The lack of power has cut off water supplies for millions, further strained hospitals' ability to treat patients amid a pandemic, and isolated vulnerable communities with frozen roads still impassable in parts of the state.

As of Thursday morning, 154 of the 254 counties in Texas have reported disruptions in water service, affecting 13.2 million people, according to the Texas Commission on Environmental Quality. Many of those affected have been told they need to boil their water.

The Federal Emergency Management Agency (Fema) said historically low temperatures were hindering efforts to inoculate people against Covid-19, with more than 2,000 vaccine sites in areas with power outages. In addition to aiding Texas, Fema said on Thursday it would provide assistance to the neighbouring state of Oklahoma due to the weather's impact on its power grid.

Hospitals in Houston, the state's largest city, and elsewhere in Texas have reported difficulties securing water.

Nearly two dozen deaths have been attributed to the cold snap.

Officials say they suspect many more people have died - but their bodies have not been discovered yet.

In Galveston on the Gulf Coast of Texas, a pop-up shelter with heat but no running water had allowed about three dozen people to huddle overnight before they were ushered back out into the cold on Thursday morning to let cleaning crews get it ready to do it all over again on Thursday night.

"When you go to the bathroom, grab a bucket of water to clear the toilet - we're going old school!" Cesar Garcia, director of Galveston's Parks and Recreation Department, called out as he oversaw scrubbing of the shelter set up in the McGuire-Dent Recreation Centre.

Garcia said he was bracing for a potentially bigger crowd tonight, perhaps closer to the 100 who sought shelter on Monday night, sleeping on bleachers or a gymnasium floor with blankets and whatever they brought with them from home.

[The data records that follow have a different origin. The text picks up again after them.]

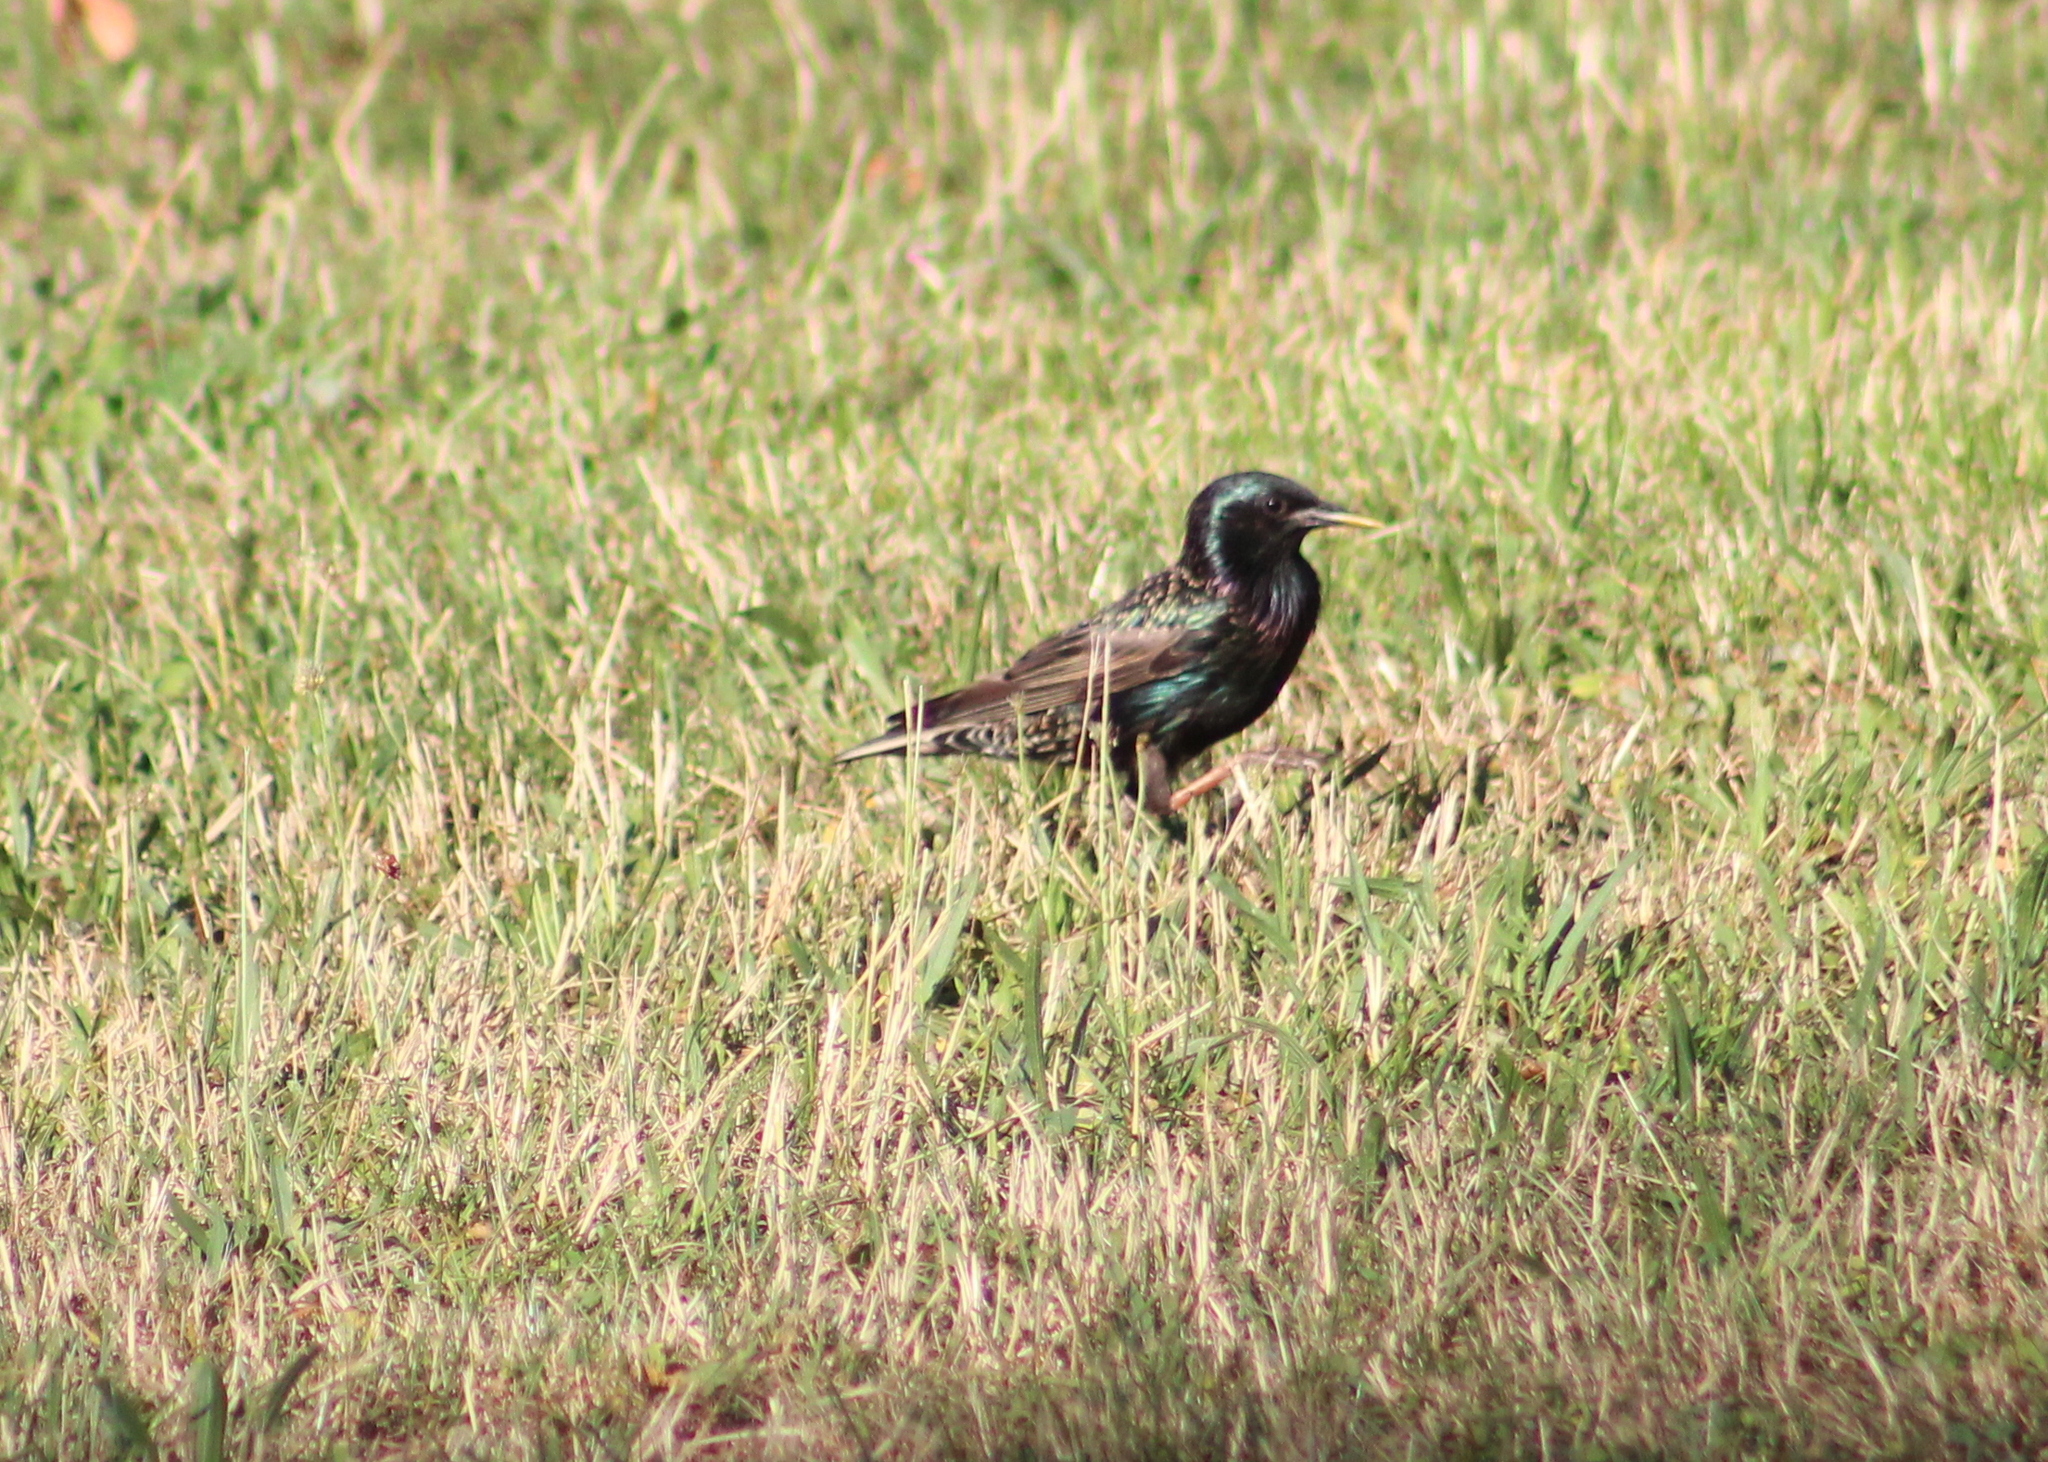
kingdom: Animalia
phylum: Chordata
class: Aves
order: Passeriformes
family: Sturnidae
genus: Sturnus
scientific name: Sturnus vulgaris
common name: Common starling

"Tonight being the coldest night, we don't know what to expect," Garcia said.

While the icy conditions should gradually improve, record low temperatures will likely persist in the South Central region of the United States through Saturday, the National Weather Service said.

The winter storm was moving northeastward and could drop 15cm to 20cm of snow in parts of Virginia, West Virginia, Maryland and Pennsylvania, the US government agency said.